Linux Identity Model
This page captures the user, group, file ownership, and runtime directory model shared by systemd and static-pod deployments. The API server must be able to connect to the provider socket. It must not gain access to provider auth material or writable provider state through that socket access path.
Goals
- Run the provider as a non-root user.
- Let the provider read its configuration and selected auth material.
- Let
kube-apiserverconnect to the Unix socket. - Avoid giving
kube-apiserveraccess to provider auth material. - Avoid making the provider primary group equal to the
kube-apiservergroup. - Keep the model workable for kubeadm static-pod API servers and host-service API servers.
Selected Model
user: openbao-kms
group: openbao-kms
socket group: openbao-kms-socket
Package installs create these identities through sysusers.d where available. Host images without sysusers.d support should create equivalent system users and groups during image build or configuration management.
Permissions:
/etc/openbao-kms/config.yaml root:openbao-kms 0640
/etc/openbao-kms/tls/ca.crt root:root 0644
/var/lib/openbao-kms openbao-kms:openbao-kms 0750
/var/lib/openbao-kms/identity.jwt root:openbao-kms 0640
/etc/openbao-kms/client/client-chain.pem root:openbao-kms 0640
/etc/openbao-kms/pkcs11/pin root:openbao-kms 0640
/var/lib/openbao-kms/state openbao-kms:openbao-kms 0750
/run/openbao-kms openbao-kms:openbao-kms-socket 2750
/run/openbao-kms/kms.sock openbao-kms:openbao-kms-socket 0660
Access matrix:
| Actor | Required access | Must not have |
|---|---|---|
bao-kms-provider process | read config, CA, selected auth material; write local registry state; create and own kms.sock | broad host write access or Linux capabilities |
kube-apiserver process | connect to /run/openbao-kms/kms.sock | read access to provider auth material |
| OpenBao administrator | manage Transit key, policy, and provider auth | access to Kubernetes etcd plaintext through this model |
| package manager or host automation | create users, groups, directories, unit files, and examples | runtime access to provider token material after rollout |
systemd service:
User=openbao-kms
Group=openbao-kms
SupplementaryGroups=openbao-kms-socket
The local kube-apiserver identity should be allowed to connect through the socket group. On hosts where kube-apiserver runs as root, root can connect regardless. The group model still provides a non-root packaging path.
Static pod mode uses the numeric host GID for openbao-kms-socket in both:
spec.securityContext.supplementalGroups,server.socketGroupin provider configuration.
This avoids depending on host group names being present inside the distroless non-root image.
For static pods, use the numeric GID from the host:
getent group openbao-kms-socket
The third field in the output is the value used in both the pod manifest and static-pod provider configuration.
Runtime Directory Creation
RuntimeDirectory= alone may create /run/openbao-kms with the service primary group rather than the socket access group. Packaging should prefer one of:
- a
tmpfiles.dentry that creates/run/openbao-kmswithopenbao-kms:openbao-kms-socketand mode2750, - a privileged package install step that creates the directory before service start,
- a root pre-start helper that only creates and
chowns the runtime directory.
The provider validates the directory at startup and fails closed if it is unsafe.

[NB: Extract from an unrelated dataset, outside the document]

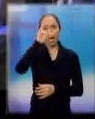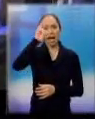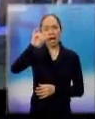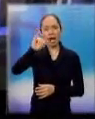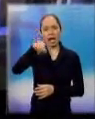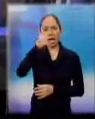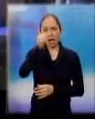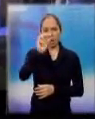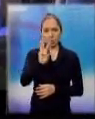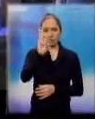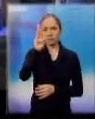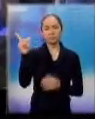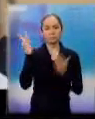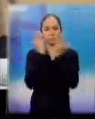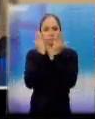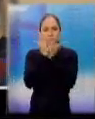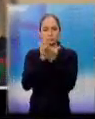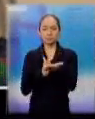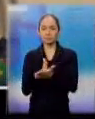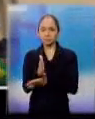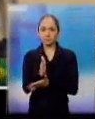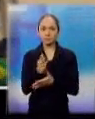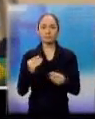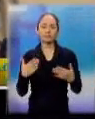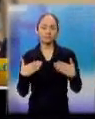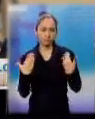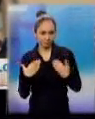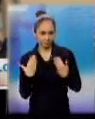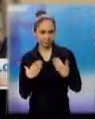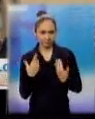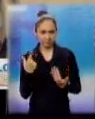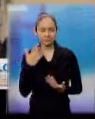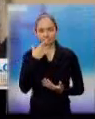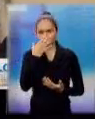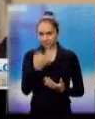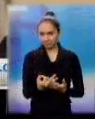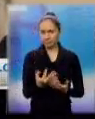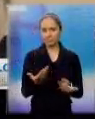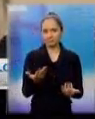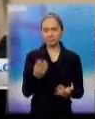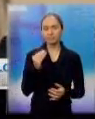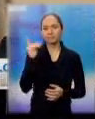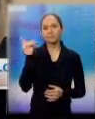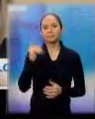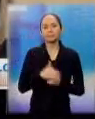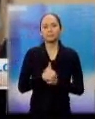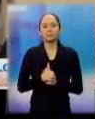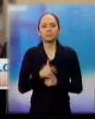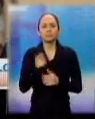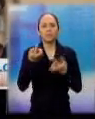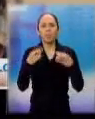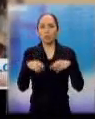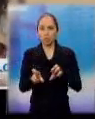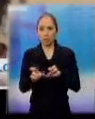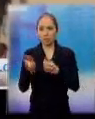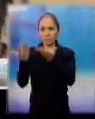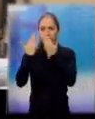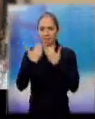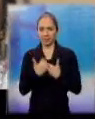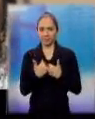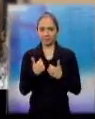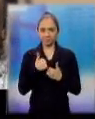de la carrera de Derecho. Es muy alegre porque la verdad es una oportunidad que se nos da.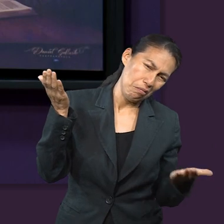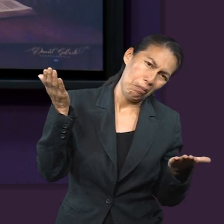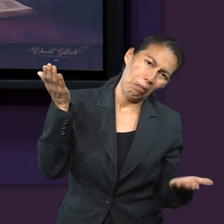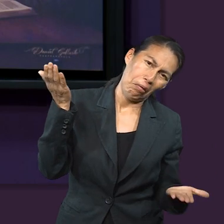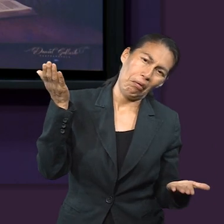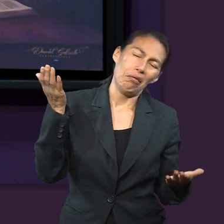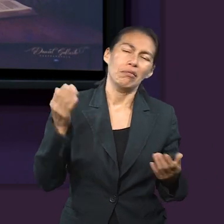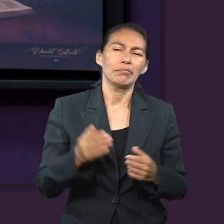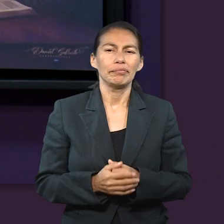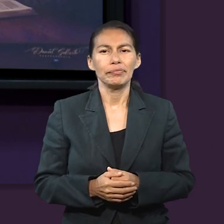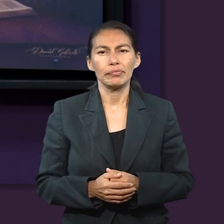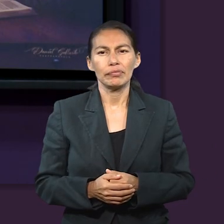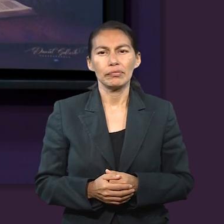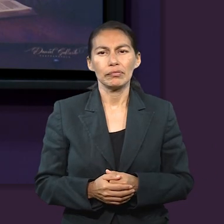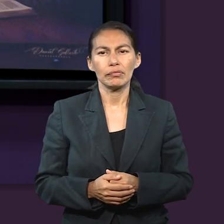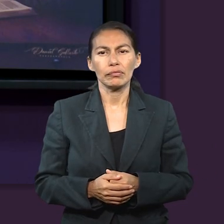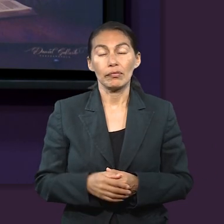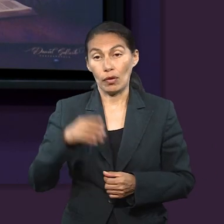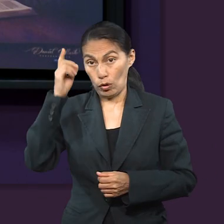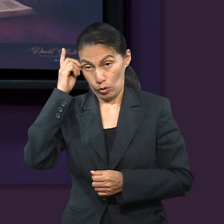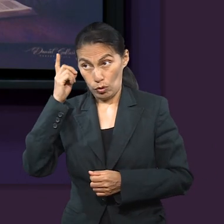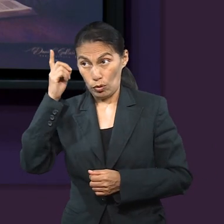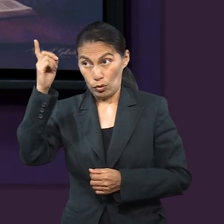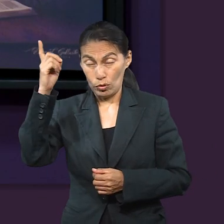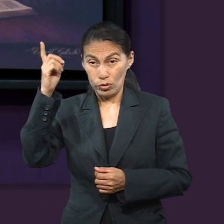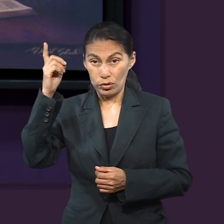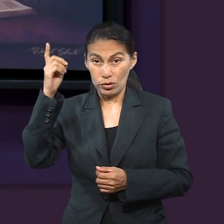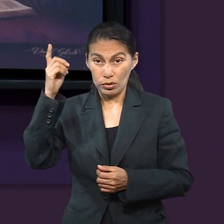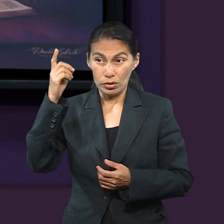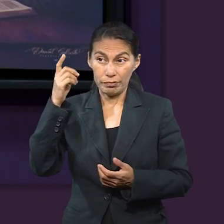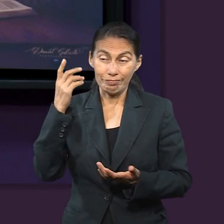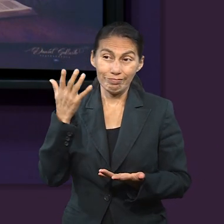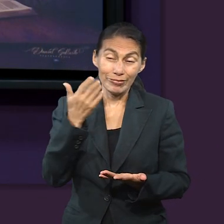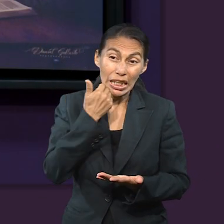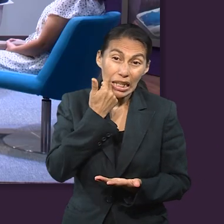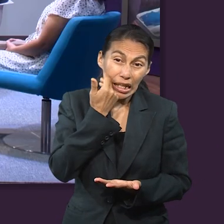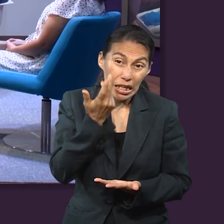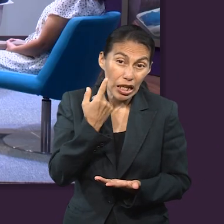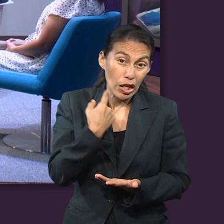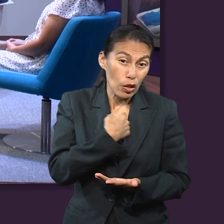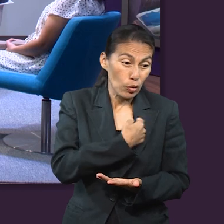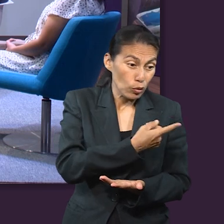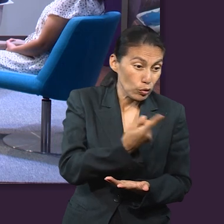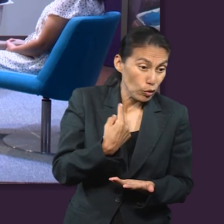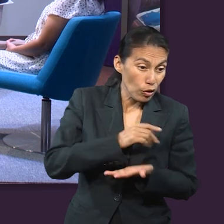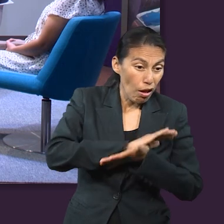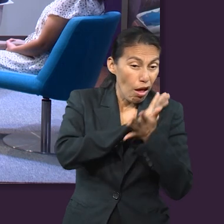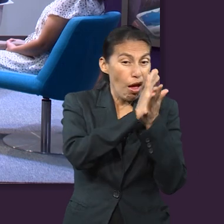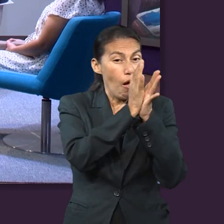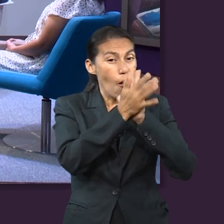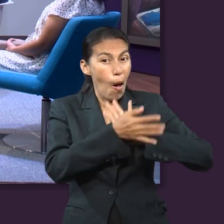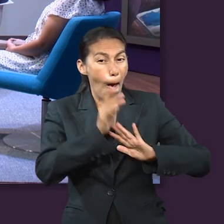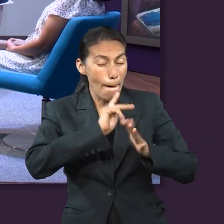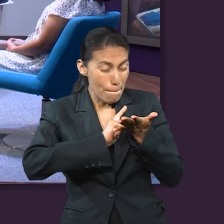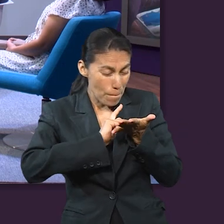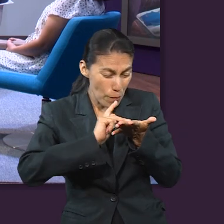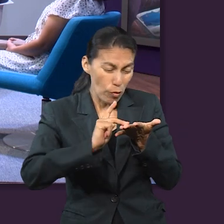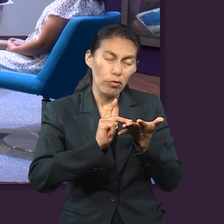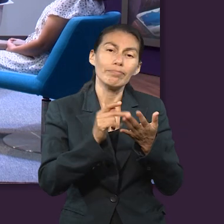estamos llenos de pecados. Entonces, lo que está haciendo Dios es justamente tratando de purificarnos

The mode 2750 is intentional:
- owner
openbao-kmscan create and remove the socket, - group
openbao-kms-socketcan traverse the directory, - the setgid bit keeps the socket group stable,
- the group cannot replace arbitrary files in the directory because group write is absent,
- world access is absent.
The socket itself is 0660, so members of openbao-kms-socket can connect to the provider without receiving access to auth material or registry state.
Tradeoffs
Separate Socket Group
Pros:
kube-apiservergets socket access without auth-material access,kube-apiservercan connect without being able to replace the socket path,- the provider keeps a private primary group,
- the model works with non-root
kube-apiserverservices, - the privilege boundary is explicit.
Cons:
- packaging must create an additional group,
kube-apiservergroup membership varies by distribution,- static pod deployments need host group mapping or root access.
Primary Group Equals kube-apiserver Group
Pros:
- simpler socket access,
- fewer groups to create.
Cons:
- easier to accidentally expose provider-readable files to the API server group,
- weaker privilege separation,
- distribution-specific
kube-apiservergroup naming leaks into provider packaging.
Root-Owned Socket Directory
Pros:
- straightforward for kubeadm static-pod API servers running as root,
- avoids
kube-apiservergroup detection.
Cons:
- weaker non-root story,
- less portable to hardened API server services,
- can hide permission problems until deployment hardening.
Decision
The separate socket group is the default packaging model. Distribution packaging may choose different names, but it must preserve the same privilege split: provider auth-material access is separate from kube-apiserver socket access.